(Materials provided Opens)

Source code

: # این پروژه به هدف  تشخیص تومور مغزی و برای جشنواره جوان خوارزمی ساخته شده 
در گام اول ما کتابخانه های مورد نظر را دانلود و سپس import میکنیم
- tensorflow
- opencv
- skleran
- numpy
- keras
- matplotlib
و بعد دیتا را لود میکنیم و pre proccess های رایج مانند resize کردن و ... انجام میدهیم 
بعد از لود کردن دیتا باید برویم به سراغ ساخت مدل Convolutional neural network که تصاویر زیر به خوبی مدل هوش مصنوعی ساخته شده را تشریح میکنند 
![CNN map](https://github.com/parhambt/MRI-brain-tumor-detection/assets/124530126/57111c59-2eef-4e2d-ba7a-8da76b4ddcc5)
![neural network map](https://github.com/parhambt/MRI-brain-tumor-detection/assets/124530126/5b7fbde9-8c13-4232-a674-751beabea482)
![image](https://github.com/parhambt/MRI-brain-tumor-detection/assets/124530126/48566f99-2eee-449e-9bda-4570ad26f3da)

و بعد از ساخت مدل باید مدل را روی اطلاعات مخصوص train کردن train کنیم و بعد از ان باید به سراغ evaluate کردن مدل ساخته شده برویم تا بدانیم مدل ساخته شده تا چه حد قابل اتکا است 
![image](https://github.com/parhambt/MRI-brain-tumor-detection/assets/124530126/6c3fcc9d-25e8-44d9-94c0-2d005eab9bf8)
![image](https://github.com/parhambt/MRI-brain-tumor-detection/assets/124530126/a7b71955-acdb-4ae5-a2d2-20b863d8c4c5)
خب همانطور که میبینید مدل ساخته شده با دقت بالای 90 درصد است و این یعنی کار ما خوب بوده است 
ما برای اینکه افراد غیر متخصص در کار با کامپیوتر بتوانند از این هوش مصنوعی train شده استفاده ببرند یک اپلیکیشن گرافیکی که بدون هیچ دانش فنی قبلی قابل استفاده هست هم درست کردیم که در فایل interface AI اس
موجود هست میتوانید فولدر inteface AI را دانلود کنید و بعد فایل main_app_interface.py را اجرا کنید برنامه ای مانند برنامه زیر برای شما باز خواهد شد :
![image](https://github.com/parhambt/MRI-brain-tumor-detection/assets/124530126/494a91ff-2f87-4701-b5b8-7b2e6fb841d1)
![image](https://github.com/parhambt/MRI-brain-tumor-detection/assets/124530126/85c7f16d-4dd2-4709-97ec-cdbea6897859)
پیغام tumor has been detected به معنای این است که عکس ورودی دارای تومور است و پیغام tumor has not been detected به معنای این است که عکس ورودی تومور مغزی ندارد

(Materials provided Closes)

## Directions for this task
Retype the records above from the very first line down to the line with "- matplotlib", keeping both of those lines. Include nothing beyond them.

## Response area
Source code

: # این پروژه به هدف  تشخیص تومور مغزی و برای جشنواره جوان خوارزمی ساخته شده 
در گام اول ما کتابخانه های مورد نظر را دانلود و سپس import میکنیم
- tensorflow
- opencv
- skleran
- numpy
- keras
- matplotlib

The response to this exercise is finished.